Caveman: compressed LLM communication via telegraphic prose

adapt · https://github.com/JuliusBrussee/caveman · by Julius Brussee · Evaluated 10 April 2026
token-efficiencyprompt-engineeringcontext-windowllm-output

What it proposes

Caveman is a Claude Code skill that instructs the LLM to respond in compressed, filler-free language by dropping articles, hedging, pleasantries, and connective fluff. It claims roughly 65% output token reduction (the README headline says 75%; the project’s own honest three-arm eval, which controls for a simple “be terse” baseline, shows the skill-specific contribution is narrower). A companion sub-tool, caveman-compress, rewrites instruction files (CLAUDE.md, memory files, preferences) into compressed prose so the LLM reads fewer input tokens on every session load, with measured savings around 35-60% on prose-heavy files while leaving code blocks, URLs, and technical terms untouched.

The underlying principle is more durable than the tool itself: natural-language instructions and LLM output both contain enormous amounts of filler that consumes tokens without improving accuracy or comprehension. The project cites a March 2026 arxiv paper (2604.00025) showing that brevity constraints can actually improve model accuracy on certain benchmarks, not just reduce cost. The insight is that verbosity is not a proxy for quality in LLM communication in either direction, and that systematically compressing the prose layer of human-to-model and model-to-human text is a legitimate optimization axis.
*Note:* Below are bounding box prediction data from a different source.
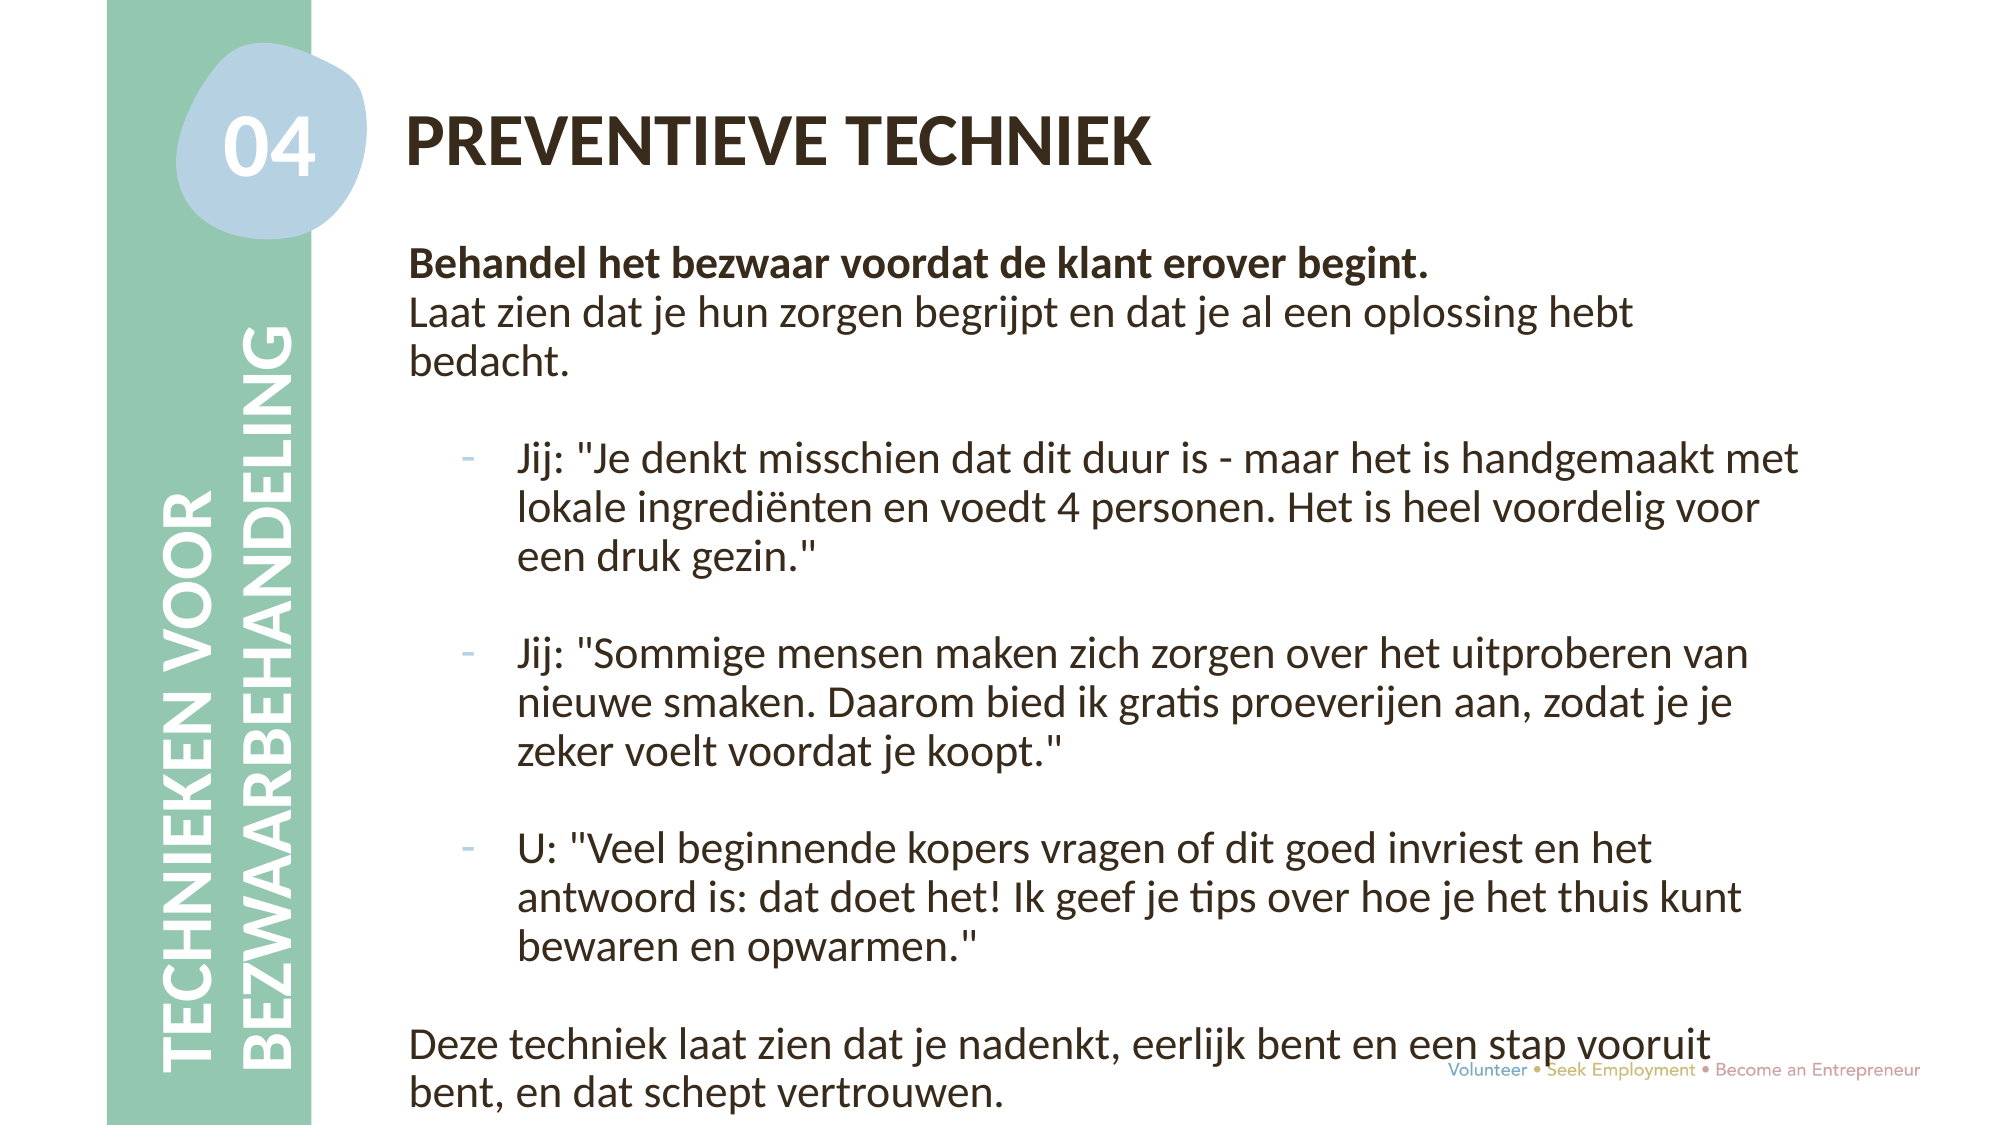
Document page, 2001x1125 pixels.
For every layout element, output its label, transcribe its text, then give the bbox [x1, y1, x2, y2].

list Behandel het bezwaar voordat de klant erover begint. Laat zien dat je hun zorgen begrijpt en dat je al een oplossing hebt bedacht. Jij: "Je denkt misschien dat dit duur is - maar het is handgemaakt met lokale ingrediënten en voedt 4 personen. Het is heel voordelig voor een druk gezin." Jij: "Sommige mensen maken zich zorgen over het uitproberen van nieuwe smaken. Daarom bied ik gratis proeverijen aan, zodat je je zeker voelt voordat je koopt." U: "Veel beginnende kopers vragen of dit goed invriest en het antwoord is: dat doet het! Ik geef je tips over hoe je het thuis kunt bewaren en opwarmen." Deze techniek laat zien dat je nadenkt, eerlijk bent en een stap vooruit bent, en dat schept vertrouwen. [393, 231, 1821, 1045]
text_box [175, 42, 367, 297]
text_box TECHNIEKEN VOOR BEZWAARBEHANDELING [141, 0, 317, 1089]
text_box [106, 0, 312, 1125]
picture [1418, 1046, 1971, 1103]
list PREVENTIEVE TECHNIEK [390, 94, 1697, 213]
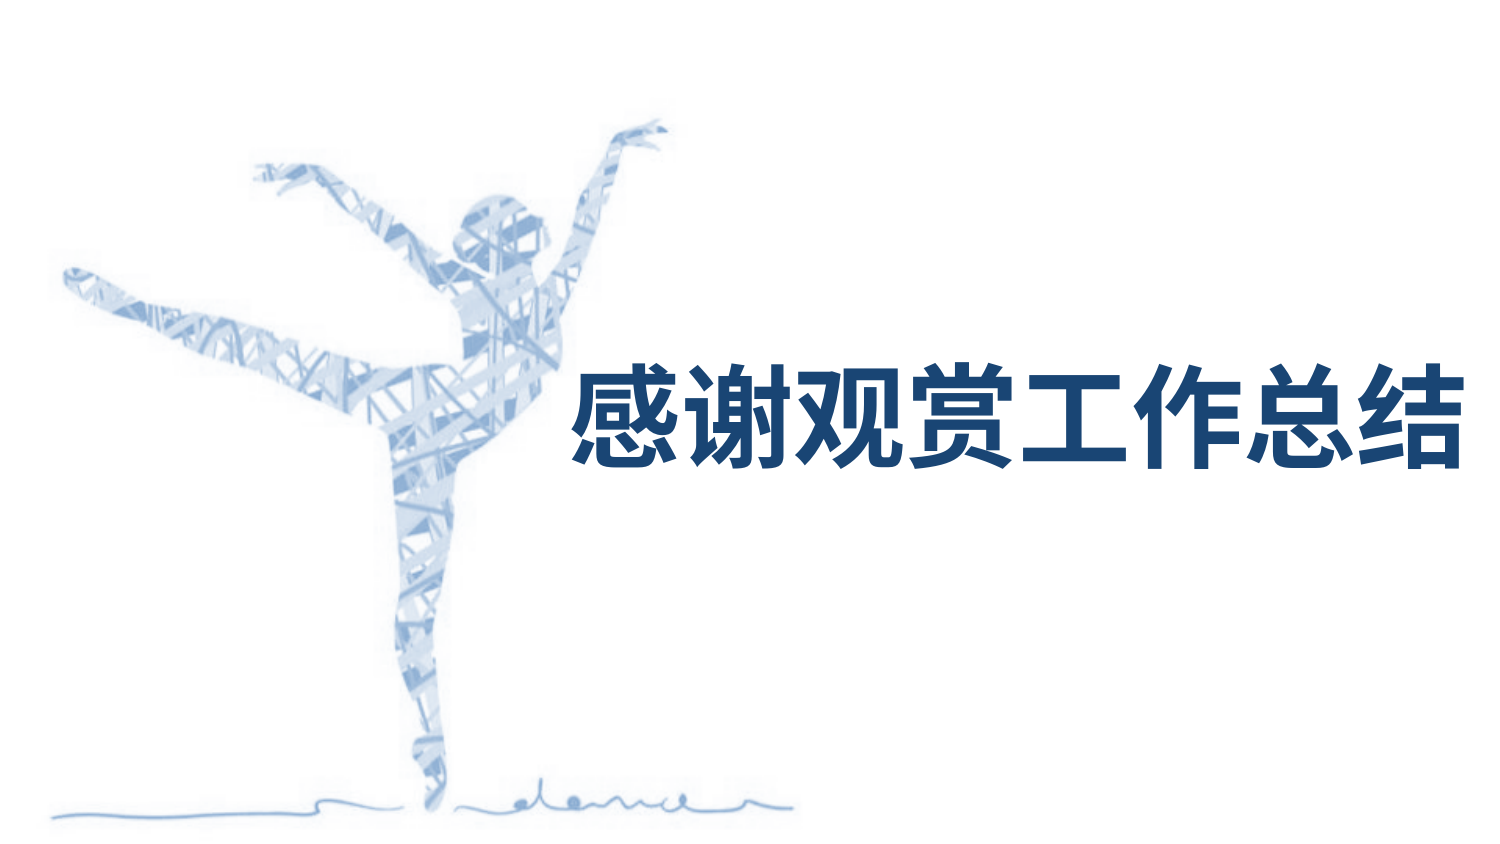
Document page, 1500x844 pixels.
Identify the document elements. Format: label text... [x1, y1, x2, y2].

A second, quieter insight lives in the compress sub-tool: instruction files that load on every session represent a recurring token tax. Compressing them is a form of amortized optimization — you pay the compression cost once and save on every subsequent session.

Best used when

  • Workflows involve long coding sessions where output verbosity slows reading and inflates cost, and the content is primarily technical (debugging, code review, architecture decisions).
  • Instruction files (project rules, preferences, memory) have grown large and load on every session, making input token reduction worthwhile.
  • The LLM’s audience is an experienced practitioner who does not need pedagogical scaffolding, hedging, or step-by-step narration of obvious actions.
  • Output is consumed ephemerally (chat, terminal) rather than published or stored as prose artifacts.

Poor fit when

  • The output is itself a prose deliverable: creative writing, documentation, blog posts, reader-facing copy. Compressed telegraphic style would degrade the artifact, not just the medium.
  • The workflow depends on nuanced tone, voice, or register. Caveman’s compression rules are blunt instruments that strip connective tissue indiscriminately; they cannot distinguish between filler and intentional rhetorical structure.
  • Instruction files contain carefully worded conditional rules where articles and conjunctions carry semantic load. The compress tool’s “preserve technical terms” heuristic does not cover logical nuance in rule prose.
  • Multiple contributors maintain shared instruction files. The backup-file workflow (FILE.original.md as human-readable, FILE.md as compressed) adds drift risk if the original is edited without re-compressing.

Verdict

The tool itself is not the right fit for workflows that include creative writing or prose-quality output, because its compression rules are context-blind and conflict with any style or voice requirements. The principle it demonstrates is directly applicable, however: instruction files that load on every session should be written in dense, imperative, filler-free prose from the start, as a matter of authoring discipline rather than automated post-processing. This avoids the drift risk of maintaining two copies while capturing most of the input token savings. For output, a lighter version of the same idea — instructing the model to be concise for technical exchanges and explicit about when to switch to full prose — achieves the core benefit without an external dependency. The adapt verdict reflects this: the lesson is “write your instruction files tight and tell the model to skip filler in technical exchanges,” not “install this skill.”